Socrates spoke one of history’s most enduring statements at his trial for heresy, when he was accused of encouraging his students to question the established beliefs of the day and think for themselves.

He said, “The unexamined life is not worth living.”

I have thought a lot about that statement through the years. What does it mean to examine your life?

Why would Socrates choose death (he was given the alternative of a life in prison) if he were not free to look, with his students, at what is important and true?

It seems to me that an unexamined life is one that accepts, without question, what others believe to be true. In many ways this is the easier path. You find someone, or groups you admire or believe in, and let them tell you what is important and true.

They do your thinking for you. All you have to do is believe it.

The road less travelled is the path of direct awareness.

When you examine what you value, what you love, and what you want to do with the rest of your life, you come into direct contact with what it all means to you. In our training programs we used to call this the conversation behind the conversation.

One of the most potent areas to examine is your reaction to the events and circumstances of your life.

When I get angry for instance, if I can have the presence of mind to look within myself for the source of that anger, rather than assume it’s the other person’s fault, a rich new world opens to me, and I realize that behind the anger is the meaning I give it.

The situation doesn’t make me angry, but what it means to me does.

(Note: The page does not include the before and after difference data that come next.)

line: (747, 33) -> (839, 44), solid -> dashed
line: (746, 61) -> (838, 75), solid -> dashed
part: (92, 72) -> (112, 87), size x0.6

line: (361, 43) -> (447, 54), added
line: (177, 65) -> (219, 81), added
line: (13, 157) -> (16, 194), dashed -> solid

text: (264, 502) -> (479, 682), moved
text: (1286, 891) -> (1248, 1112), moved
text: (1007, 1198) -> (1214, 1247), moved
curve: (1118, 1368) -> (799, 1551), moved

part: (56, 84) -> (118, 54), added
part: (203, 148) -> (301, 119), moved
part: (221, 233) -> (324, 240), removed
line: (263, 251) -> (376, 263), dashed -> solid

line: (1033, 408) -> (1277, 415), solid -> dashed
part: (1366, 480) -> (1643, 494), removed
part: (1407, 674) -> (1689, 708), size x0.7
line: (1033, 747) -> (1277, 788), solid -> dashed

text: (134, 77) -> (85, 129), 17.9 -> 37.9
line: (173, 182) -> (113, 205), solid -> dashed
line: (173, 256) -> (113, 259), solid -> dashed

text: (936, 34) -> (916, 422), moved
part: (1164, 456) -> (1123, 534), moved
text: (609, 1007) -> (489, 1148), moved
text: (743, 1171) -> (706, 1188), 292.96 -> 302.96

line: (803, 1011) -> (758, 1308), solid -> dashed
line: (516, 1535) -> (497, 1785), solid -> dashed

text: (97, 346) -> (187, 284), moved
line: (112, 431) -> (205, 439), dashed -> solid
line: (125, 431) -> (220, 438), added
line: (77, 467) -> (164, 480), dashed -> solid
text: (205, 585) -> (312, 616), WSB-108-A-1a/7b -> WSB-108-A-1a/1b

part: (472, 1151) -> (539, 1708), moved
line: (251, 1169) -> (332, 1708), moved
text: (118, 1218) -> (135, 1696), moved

Another great area for examination is to look deeply at what you love. I discovered, not too long ago, that I love writing fiction. I am 200 pages into a novel that I started over 30 years ago and put on the shelf. Now, every day I get up and write another chapter. I get to say all the things that mean something to me, through the mouths of my fictional characters.

So, this week examine what motivates you to do what you do, and think what you think, and say what you say. Use direct awareness to look at your reactions and their source. Look behind the meaning you attach to what happens in your day, and see if it is important and true, or a holdover from the past.

And most of all look at what you love… and then make your life about that.